En fait la réponse est simple, lors des bombardements massifs de comètes dans la jeunesse de la Terre, l’atmosphère terrestre était bien différente de celle d’aujourd’hui … En effet, il n’y avait pas d’oxygène à cette époque, et c’est la friction avec l’oxygène qui provoque cet embrasement. Les molécules organiques ont donc pu être préservées. Concernant l’impact, les micrométéorites auraient pu les préserver vu leur légèreté. Il est donc possible et probable que l’incessant bombardement météoritique et cométaire ait contribué au développement des premières formes de vie sur Terre, à cette époque où les conditions atmosphériques étaient propices à de telles réactions chimiques.
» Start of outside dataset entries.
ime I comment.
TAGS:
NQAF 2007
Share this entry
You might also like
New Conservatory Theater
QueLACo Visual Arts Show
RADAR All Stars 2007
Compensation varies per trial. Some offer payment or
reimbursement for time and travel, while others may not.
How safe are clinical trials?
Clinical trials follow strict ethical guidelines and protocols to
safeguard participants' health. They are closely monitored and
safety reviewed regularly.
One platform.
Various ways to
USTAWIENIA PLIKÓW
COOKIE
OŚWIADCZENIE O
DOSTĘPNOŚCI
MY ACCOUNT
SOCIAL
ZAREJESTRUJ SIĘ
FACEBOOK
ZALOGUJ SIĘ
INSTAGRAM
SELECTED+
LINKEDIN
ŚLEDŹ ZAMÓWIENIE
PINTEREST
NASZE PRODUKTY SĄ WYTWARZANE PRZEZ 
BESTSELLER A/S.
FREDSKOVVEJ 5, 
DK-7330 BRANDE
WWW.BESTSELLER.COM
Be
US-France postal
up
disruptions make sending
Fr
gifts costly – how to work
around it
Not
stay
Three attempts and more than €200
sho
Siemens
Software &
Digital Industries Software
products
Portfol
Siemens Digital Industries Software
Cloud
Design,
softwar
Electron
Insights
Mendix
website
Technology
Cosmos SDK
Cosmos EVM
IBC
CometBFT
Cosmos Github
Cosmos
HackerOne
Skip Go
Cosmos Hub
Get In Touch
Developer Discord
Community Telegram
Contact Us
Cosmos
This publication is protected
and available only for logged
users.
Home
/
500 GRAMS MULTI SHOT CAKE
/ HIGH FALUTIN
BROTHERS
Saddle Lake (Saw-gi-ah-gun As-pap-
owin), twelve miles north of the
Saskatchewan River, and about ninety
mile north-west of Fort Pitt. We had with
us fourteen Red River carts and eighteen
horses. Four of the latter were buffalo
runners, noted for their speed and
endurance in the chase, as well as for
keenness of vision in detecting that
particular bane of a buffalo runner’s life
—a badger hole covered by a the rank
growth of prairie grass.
Cette théorie est appuyée par l’observation, en juillet 1994, de l’impact sur Jupiter de la comète Shoemaker-Levy9 : les mesures radio astronomiques ont révélé que l’onde de choc avait engendré une grande quantité de molécules surprenantes tel que du monoxyde de carbone, du sulfite carbonyle, du monosulfite de carbone, des molécules d’hydrocarbures complexes, de l’eau, de l’oxygène, des sulfures et quelques métaux. On imagine alors ce qui aurait pu se passer si l’impact avait eu lieu dans des couches plus profonde de son atmosphère, composées de méthane et de vapeur d’eau …
Un tel scénario de développement des briques élémentaires du vivant par impact météoritique ou cométaire ne pourra jamais être vérifié dans la pratique, mais l’hypothèse est viable et l’espoir reste intact.